Ken Middleditch
- Born: 5 October 1925 Camberley, England
- Died: 9 January 2021 (aged 95)
- Nationality: British (English)

Career history
- 1948–1949: Hastings Saxons
- 1950–1956, 1958, 1960–1962: Poole Pirates
- 1957: Swindon Robins

Individual honours
- 1951: Division Three Riders Champion
- 1954: Division Two Riders Champion

Team honours
- 1951: National League Div 3 Champion
- 1952, 1955: National League Div 2 Champion
- 1952, 1955: National Trophy (Div 2)
- 1957: National League Champion
- 1961: Provincial League Champion

= Ken Middleditch =

British motorcycle speedway rider (1925–2021)

Kenneth Arthur Middleditch (5 October 1925 – 9 January 2021) was a motorcycle speedway rider from England. He earned five international caps for the England national speedway team.

==Career==
Middleditch served in the RAF in World War II as a rear gunner, and became interested in speedway while stationed in Egypt.

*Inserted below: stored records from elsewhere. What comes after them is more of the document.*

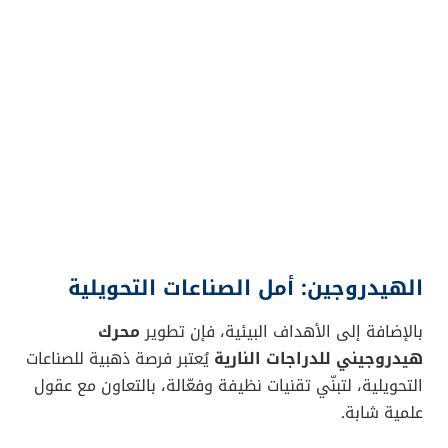
الهيدروجين: أمل الصناعات التحويلية
بالإضافة إلى الأهداف البيئية، فإن تطوير
محرك
هيدروجيني للدراجات النارية
يُعتبر فرصة ذهبية للصناعات
التحويلية، لتبنّي تقنيات نظيفة وفعّالة، بالتعاون مع عقول
علمية شابة.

Middleditch signed for Third Division team Hastings in 1948 after progressing through Eastbourne's speedway training school. By 1949, he had become Hastings top points scorer but at the end of that year Hastings were forced to close down and he signed for Poole.

Middleditch had a successful career at Poole, forming an effective pairing with Poole rider Tony Lewis. He won the National League Division Three Rider's Championship, held at Penarth Road Stadium in Cardiff on 23 October 1951. He eventually became the team captain and won four league titles with the club. In 1954, he won the National League Division Two Rider's Championship, held at Hyde Road on 16 October.

Middleditch left Poole for the 1957 season when the club closed for a year and signed for Swindon. He returned to Poole for a further two stints before retiring in 1962.

==Family==
Middleditch's son, Neil, also had a successful career as a speedway rider and has been team manager of the Poole Pirates since 1998.

After retiring from the sport, Middleditch set up a business, Middleditch Salvage, in Sturminster Marshall, Dorset. He died in January 2021 at the age of 95.